[DATA SUPPLIED Boundary: Start]

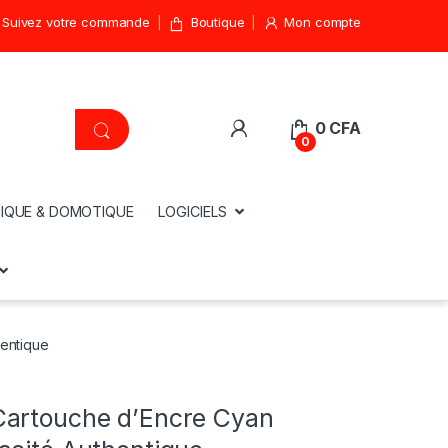
Suivez votre commande
Boutique
Mon compte
0
CFA
0
IQUE & DOMOTIQUE
LOGICIELS
entique
artouche d’Encre Cyan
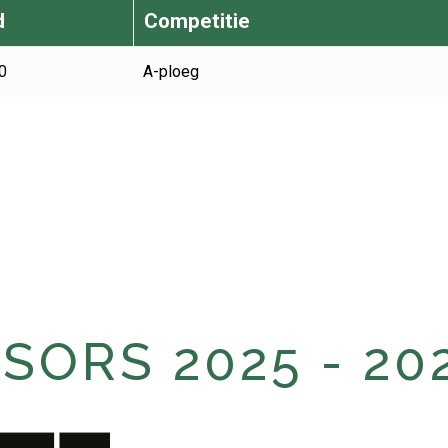
d
Competitie
0
A-ploeg
ORS 2025 - 20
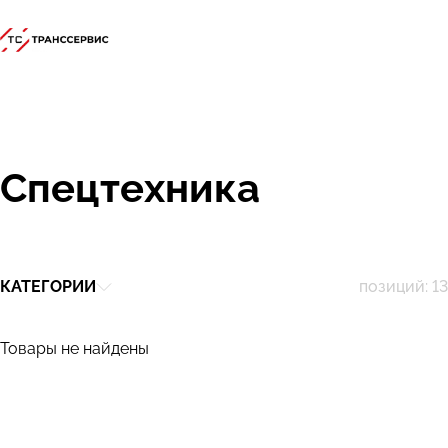
Спецтехника
КАТЕГОРИИ
Товары не найдены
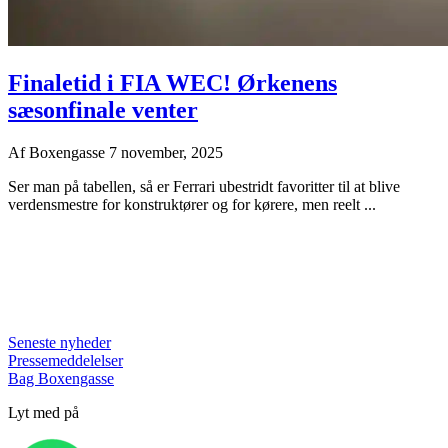
Finaletid i FIA WEC! Ørkenens
sæsonfinale venter
Af
Boxengasse
7 november, 2025
Ser man på tabellen, så er Ferrari ubestridt favoritter til at blive
verdensmestre for konstruktører og for kørere, men reelt ...
Seneste nyheder
Pressemeddelelser
Bag Boxengasse
Lyt med på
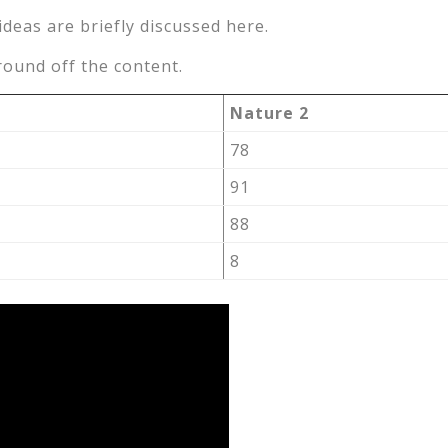
ideas are briefly discussed here.
round off the content.
Nature 2
78
91
88
8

[DATA SUPPLIED Boundary: End]

* TASK REQUIREMENTS
Write the lines above out again exactly, without any of their pictures.

* OUTPUT OF THE TASK
Suivez votre commande
Boutique
Mon compte
0
CFA
0
IQUE & DOMOTIQUE
LOGICIELS
entique
artouche d’Encre Cyan
d
Competitie
0
A-ploeg
ORS 2025 - 20
Спецтехника
КАТЕГОРИИ
Товары не найдены
Finaletid i FIA WEC! Ørkenens
sæsonfinale venter
Af
Boxengasse
7 november, 2025
Ser man på tabellen, så er Ferrari ubestridt favoritter til at blive
verdensmestre for konstruktører og for kørere, men reelt ...
Seneste nyheder
Pressemeddelelser
Bag Boxengasse
Lyt med på
ideas are briefly discussed here.
round off the content.
Nature 2
78
91
88
8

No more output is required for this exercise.